En 1940 Jardiel lleva a cabo su último proyecto cinematográfico, un proyecto que revela cómo la carrera cinematográfica de Jardiel se ha quedado estancada en los Celuloides rancios, pues tanto los Celuloides cómicos, como esta nueva película, Mauricio o una víctima del vicio (1940), son variaciones sobre aquel éxito. En concreto, estamos ante otra película retrospectiva comentada. Esta vez escoge una producción muda española basada en una novela de Julio Dantás, La cortina verde (1916), a la cual añade, además, un prólogo en el que intervienen él y varios actores. El argumento de Dantás, dice, es “de una estupidez tan alucinante que aun visto en la confusión del negativo, me conmovió como sólo la estupidez integral es capaz de conmover un alma.”[1]
Después de 1941, Jardiel apenas interviene ya en el cine o lo hace de forma testimonial, como ocurre en Fin de curso (1943), donde se interpreta a sí mismo. ¿Por qué Jardiel abandona su trayectoria cinematográfica? La respuesta es que en este medio no logra la libertad creativa que desea y, en cambio, sí consigue esa libertad en el teatro, pues gracias al éxito que desde 1939 alcanzan sus comedias se convierte en director y empresario teatral. Es decir, Jardiel entiende la libertad creativa en el cine como la asunción por parte del escritor de la supervisión, dirección y montaje de la película. Reclama para sí los poderes que le permitan rodar un cine de autor. Esta idea del cine puede ser muy discutible, pero la defenderán en los sesenta los críticos franceses, aunque otorgando dicha autoría al director. En mayo de 1934, Jardiel formula este punto de vista en el prólogo de Angelina o el honor de un brigadier:
El cine, tal y como se produce en España -e incluso en Hollywood- es el microbio más nocivo que puede encontrar en su camino un escritor verdadero.

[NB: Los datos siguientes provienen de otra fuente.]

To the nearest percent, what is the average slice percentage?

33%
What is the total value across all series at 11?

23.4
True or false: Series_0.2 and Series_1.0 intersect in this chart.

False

El verdadero escritor no tiene ni tendrá nada que hacer en el cine mientras no asuma en sí los cuatro cargos u oficios en que se apoya una producción cinematográfica: escribir, dirigir, supervisar el “set” y realizar el montaje.

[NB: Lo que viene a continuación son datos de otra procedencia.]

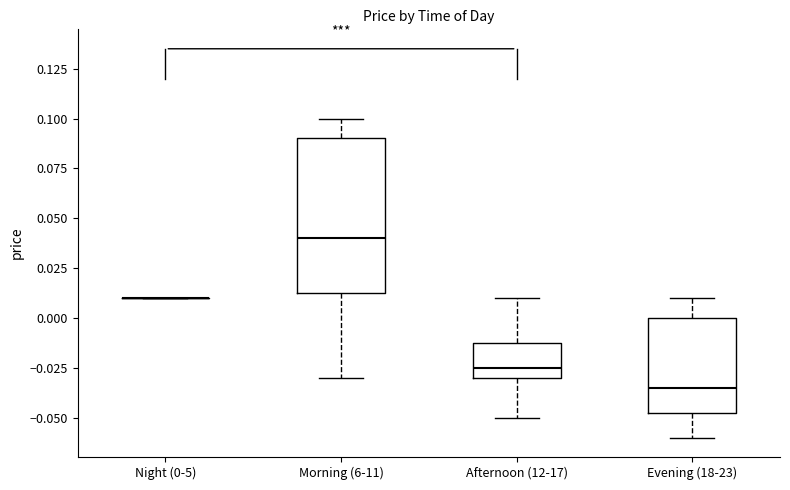

Reading left to right, transcribe this box plot: for each box, give where its median line is, the range the box spans, and where its two whiskers end, as read against the y-axis. The values are not printed on the chart, so give them approximately, as read against the axis.

Night (0-5): box collapsed to a line at 0.010, whiskers 0.010 to 0.010
Morning (6-11): median 0.040, box 0.015 to 0.090, whiskers -0.030 to 0.100
Afternoon (12-17): median -0.025, box -0.030 to -0.010, whiskers -0.050 to 0.010
Evening (18-23): median -0.035, box -0.045 to 0.000, whiskers -0.060 to 0.010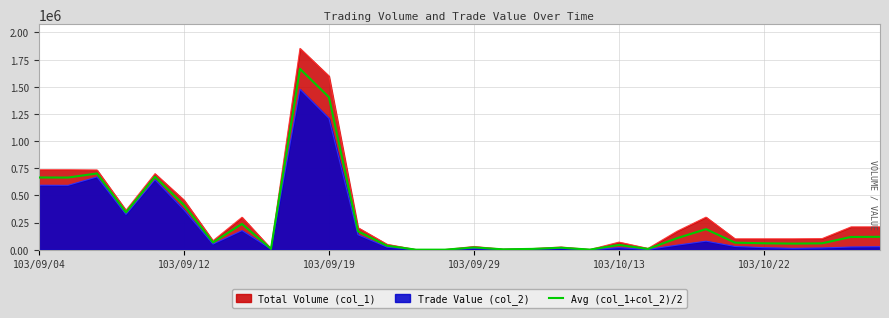

List the series in order of their peak value, lowest first.

Trade Value (col_2), Avg (col_1+col_2)/2, Total Volume (col_1)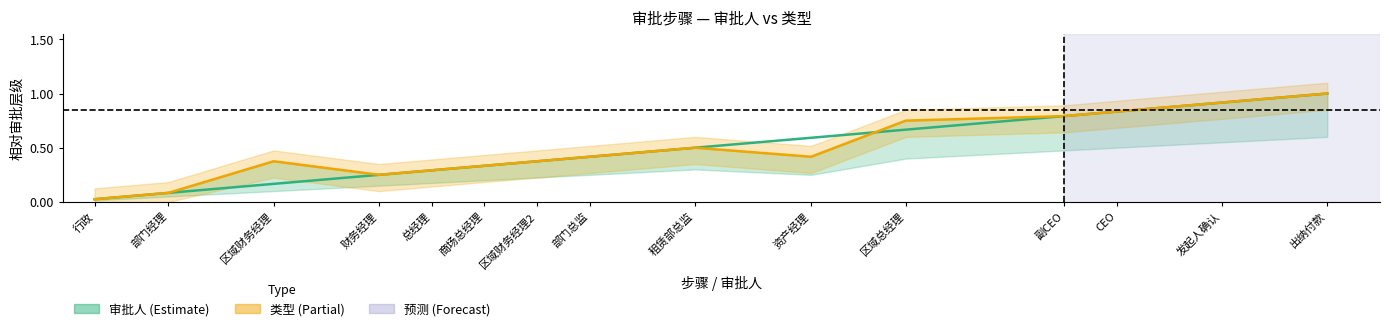

Which series has the largest total across all categories?

类型 中位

Pero mientras el escritor sea uno, otro la persona que dirija y otro supervise el trabajo del “set”, y otra realice el montaje, lo que resulte no resultará nunca perfecto, y cuando se acierte, el acierto será puramente casual.
Esta opinión, que nació en mí a los pocos días de pisar y observar los Studios de Hollywood, seguramente hará estallar en protestas indignadas a los cineastas españoles; pero [...] añadiré que no soy solo el que la mantiene [...] tuve la satisfacción íntima de oírle hablar a Chaplin que su idea acerca del cine era la misma, lo cual -por otra parte- está demostrada suficientemente a lo largo de su singularísima carrera de escritor-director-actor-supervisor.
Sin mando único, se acertará una vez de cada cien; tanto por ciento resistible para los americanos que producen intensísimamente, pero ruinoso para la naciente producción cinematográfica española, que logra diez películas al año.
En cine, como en todo arte, el tema tiene que darlo el escritor, que es el que imagina; y desarrollarlo -y dirigirlo- él, que es quien lo ha imaginado; y realizar el montaje él también, que es quien tiene la película en la cabeza.
Lo cual -naturalmente- no podrán hacerlo todos los escritores. Pero es indispensable que lo haga el escritor.[2]
En definitiva, ya fuese por falta de libertad creativa o por incapacidad para adaptarse a una producción industrial, Jardiel abandona su trayectoria cinematográfica: primero en Hollywood (donde, en cambio, sí triunfan otros escritores europeos, como Billy Wilder) y después en el cine español (donde, asimismo, su compañero de generación, Edgar Neville, alcanza una brillante trayectoria). Como arrepintiéndose del tiempo perdido con las películas, al final de su vida escribe el siguiente pensamiento: “Huye del cine y manda [...] al cuerno al cineasta.”[3]